Eril made a significant gesture with one open hand, thumb rubbed across fingers. “If we treat them right. Sure. They’ll be amenable.”
Ringil thought briefly of his scuffle on Dray Street, the way his purse had cleared up what his fighting skills could not. He nodded.
“Nothing ever changes in this town, huh?”

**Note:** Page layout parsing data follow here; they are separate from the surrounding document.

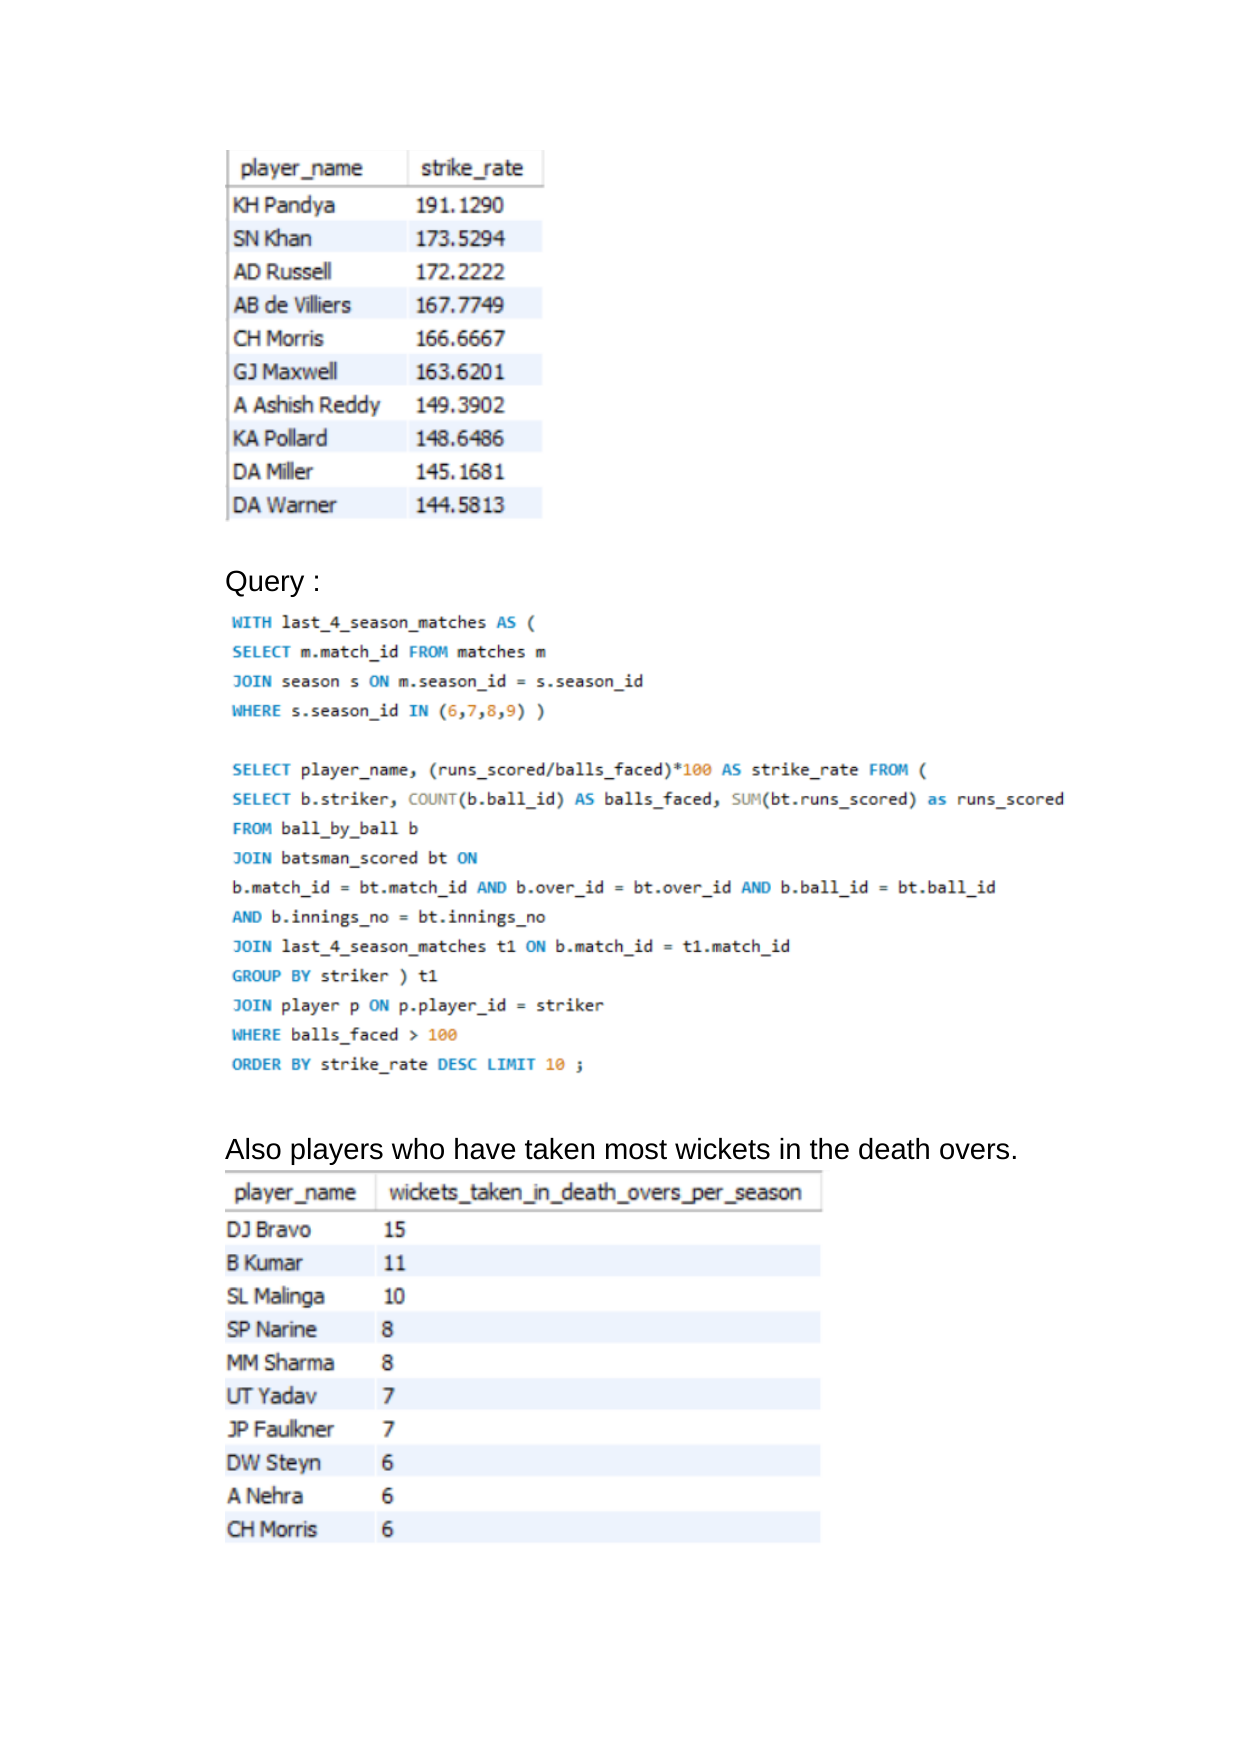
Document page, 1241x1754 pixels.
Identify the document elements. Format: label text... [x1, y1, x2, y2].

text Also players who have taken most wickets in the death overs. [225, 1132, 1090, 1165]
picture [225, 602, 1166, 1090]
picture [225, 1170, 830, 1546]
picture [225, 150, 550, 522]
text Query : [225, 564, 1090, 598]
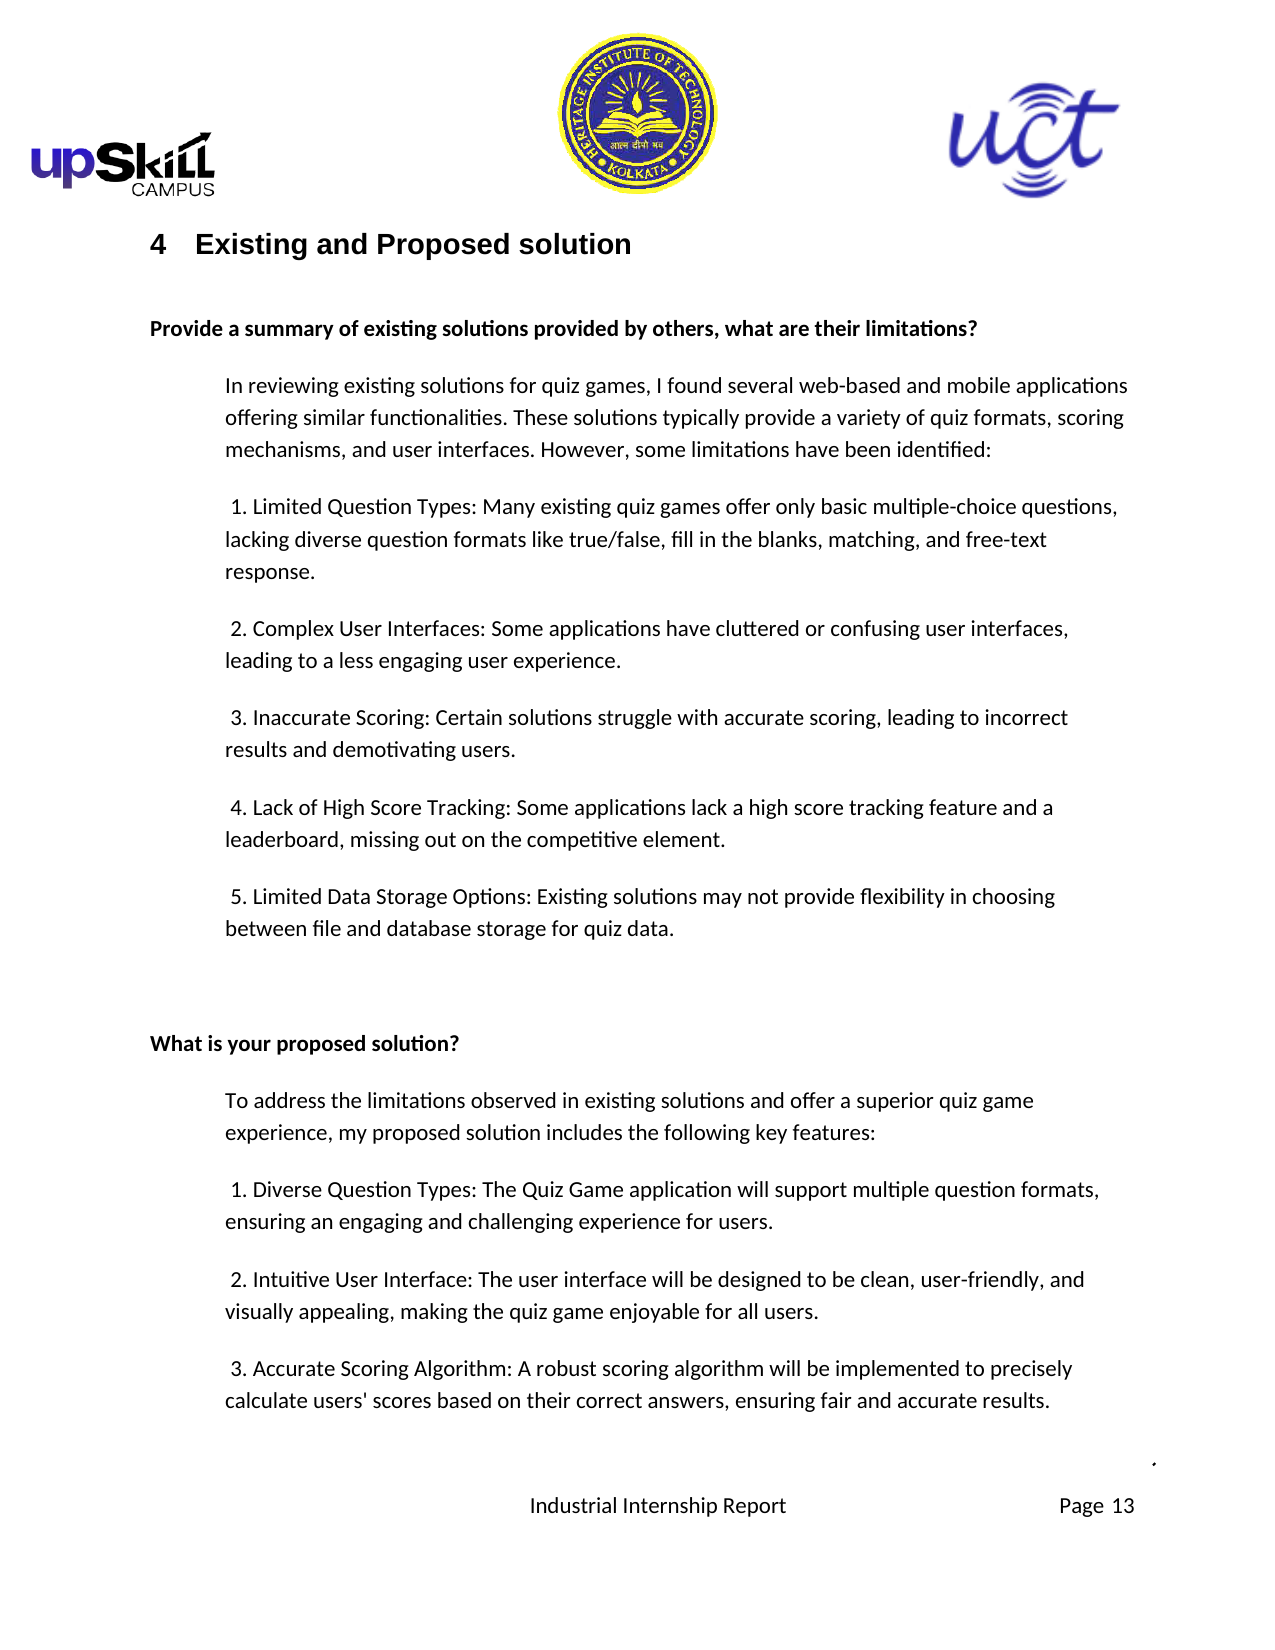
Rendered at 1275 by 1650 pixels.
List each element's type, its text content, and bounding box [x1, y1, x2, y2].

text What is your proposed solution? [150, 1029, 1134, 1057]
text 3. Inaccurate Scoring: Certain solutions struggle with accurate scoring, leading to incorrect results and demotivating users. [225, 703, 1134, 764]
text 1. Limited Question Types: Many existing quiz games offer only basic multiple-choice questions, lacking diverse question formats like true/false, fill in the blanks, matching, and free-text response. [225, 492, 1134, 585]
subtitle Existing and Proposed solution [150, 227, 1134, 261]
picture [553, 28, 722, 200]
picture [0, 119, 246, 200]
text 5. Limited Data Storage Options: Existing solutions may not provide flexibility in choosing between file and database storage for quiz data. [225, 882, 1134, 942]
text 3. Accurate Scoring Algorithm: A robust scoring algorithm will be implemented to precisely calculate users' scores based on their correct answers, ensuring fair and accurate results. [225, 1354, 1134, 1414]
picture [946, 73, 1125, 200]
text Provide a summary of existing solutions provided by others, what are their limitations? [150, 314, 1134, 342]
text In reviewing existing solutions for quiz games, I found several web-based and mobile applications offering similar functionalities. These solutions typically provide a variety of quiz formats, scoring mechanisms, and user interfaces. However, some limitations have been identified: [225, 371, 1134, 463]
text 4. Lack of High Score Tracking: Some applications lack a high score tracking feature and a leaderboard, missing out on the competitive element. [225, 793, 1134, 853]
text To address the limitations observed in existing solutions and offer a superior quiz game experience, my proposed solution includes the following key features: [225, 1086, 1134, 1146]
text 2. Complex User Interfaces: Some applications have cluttered or confusing user interfaces, leading to a less engaging user experience. [225, 614, 1134, 674]
text 2. Intuitive User Interface: The user interface will be designed to be clean, user-friendly, and visually appealing, making the quiz game enjoyable for all users. [225, 1265, 1134, 1325]
text 1. Diverse Question Types: The Quiz Game application will support multiple question formats, ensuring an engaging and challenging experience for users. [225, 1175, 1134, 1236]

Which proved accurate. At one of the makeshift street barricades on Black Sail Boulevard, where Tervinala nominally ceased and the Salt Warren began, a squad of six watchmen stood about in war-surplus hauberks and open-face helmets, yawning and looking so amenable they practically had their hands out. Their barricade was cobbled together out of old furniture; its most useful function seemed to be as a place to lean and pick your teeth. Street glow from the lamps on the Tervinala side picked out the dents on the men’s superannuated helms, and painted their faces faintly yellowish. They mostly wore short skirmish swords, though one or two had pikes, and to a man they were all visibly sick of the duty. Not a shield between them. Ringil, whose calculus for these things was reflexive, reckoned he could probably have taken the whole group in close-quarters combat and suffered not much more than scratches.